### RECORDS PROVIDED

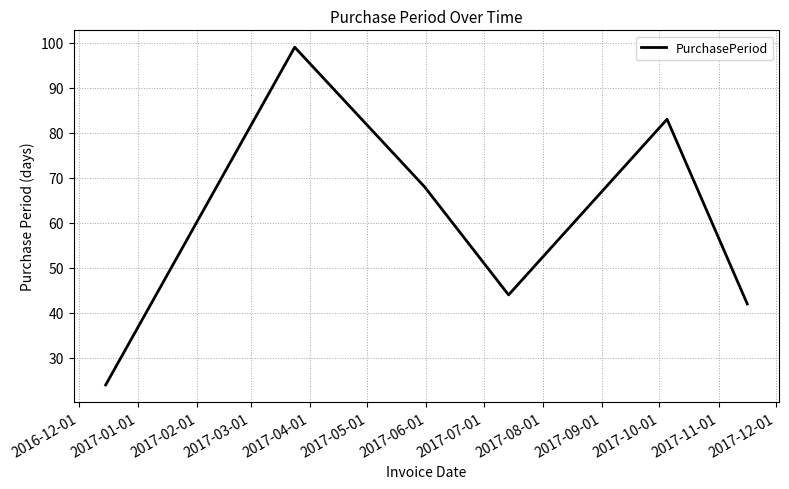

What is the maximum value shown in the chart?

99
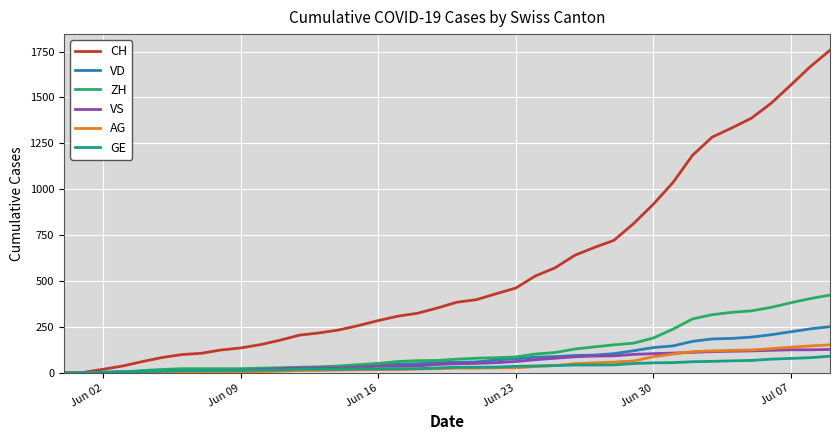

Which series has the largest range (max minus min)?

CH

==

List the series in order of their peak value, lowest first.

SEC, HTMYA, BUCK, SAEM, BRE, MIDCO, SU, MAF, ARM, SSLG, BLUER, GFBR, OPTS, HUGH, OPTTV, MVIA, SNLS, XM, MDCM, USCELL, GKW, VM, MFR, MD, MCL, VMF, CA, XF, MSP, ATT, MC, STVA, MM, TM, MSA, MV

* * *

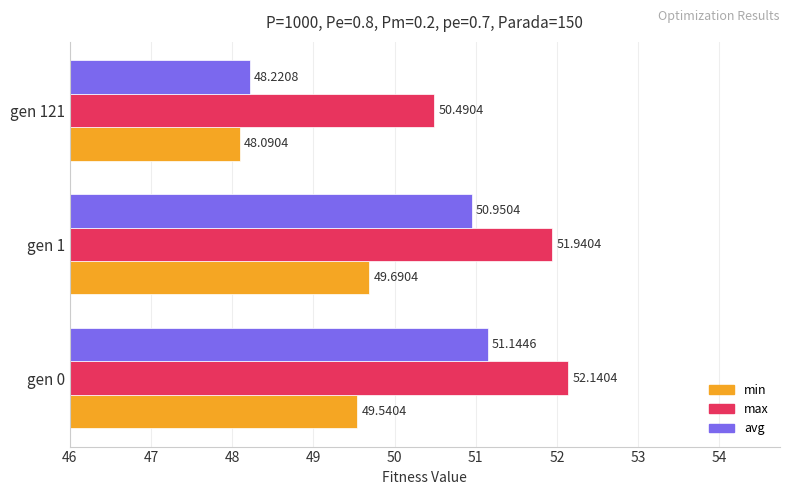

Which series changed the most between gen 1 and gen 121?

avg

### WORK TO BE COMPLETED
Extract every line in the rows above that contains the word "value", and copy each such line in full.

### FINISHED TASK
What is the maximum value shown in the chart?
List the series in order of their peak value, lowest first.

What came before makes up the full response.